Muazzam Ibrakhimova, a psychologist based in Fergana in eastern Uzbekistan, said she knew of “cases where women were forced to terminate pregnancies even at 21 weeks simply because they were expecting a girl”.
It is estimated by the United Nations (UN) that a staggering 142 million girls are missing from the population globally because of this sort of cultural preference for male over female children. The UN has gone so far as to urge governments in relevant countries to ban the technologies used in the process of sex-selection by parents, condemning these “practices” as “one of the most direct and blatant forms of sex-based violence and discrimination, beginning at the earliest stages of life”.
There exists, of course, a massive contradiction in the UN’s position.
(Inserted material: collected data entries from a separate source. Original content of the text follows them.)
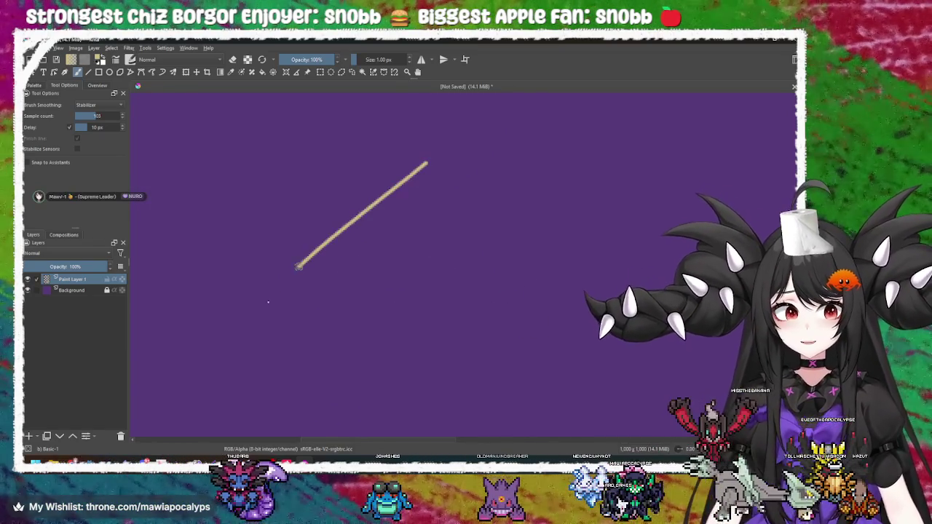
left_click_drag(491, 308, 561, 310)
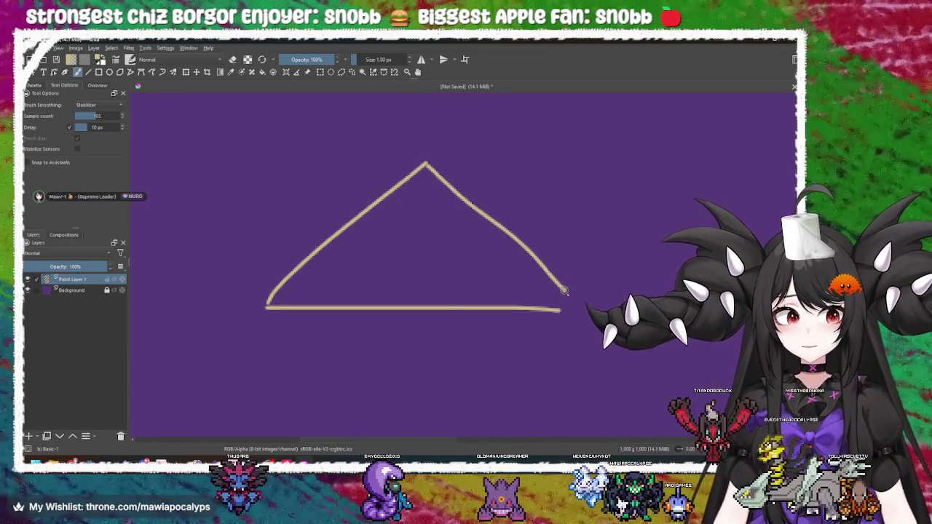
mouse_move(480, 313)
left_mouse_down()
mouse_move(493, 299)
mouse_move(485, 325)
left_mouse_up()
As Live Action states in their article on sex-selective abortions in Central Asia, “the UN also states that “denial of access to abortion has been identified as a form of gender-based violence against women, which can amount to torture and/or cruel inhuman and degrading treatment.”
So, which is it?
Abortion-advocates would likely jump at the opportunity to point out that so far, the conversation has been about sex-selective abortions where the mother felt pressured or forced. Which they would speak out against. But that is not the circumstances surrounding every single one of the 142 million aborted girls. What about when the mother wants the abortion too? As the UN states in its 2025 report, “Prenatal sex-selective practices, including sex-selective abortions, are a major form of sex-based violence. Sex-selective practices encompass “all the practices that involve the direct or indirect elimination of girl children because they are female”. This practice, which is thoroughly condemned by the UN, is not limited to cases where the mother is forced or pressured into the abortion. It includes abortions where mothers, too, wanted to end the lives of their “girl children” -- to use the UN’s own description.
The UN claims in its report that aborting a baby because she is female represents “one of the most direct and blatant forms of sex-based violence and discrimination, beginning at the earliest stages of life”. Quite right. But what’s the issue when the mother decides it’s what she wants? Shouldn’t we trust women? Are we not teetering dangerously close to interfering with a woman’s right to choose? Aren’t her motives, when they are truly hers, irrelevant? What happened to “my body, my choice”?
As so often happens with the abortion debate, a road-block appears. One cannot progress past this point without accepting the facts and logical consequences of their position. When somebody calls themselves “pro-choice”, they need to be prepared to support the choice of abortion in any and all circumstances. Because, as they so heavily emphasise themselves, a woman’s “right to choose” is the foundational principle of the reproductive rights movement. Nothing should interfere with a woman’s so-called “bodily autonomy” - even the inhumanity of having your unborn child killed in the womb because of their gender.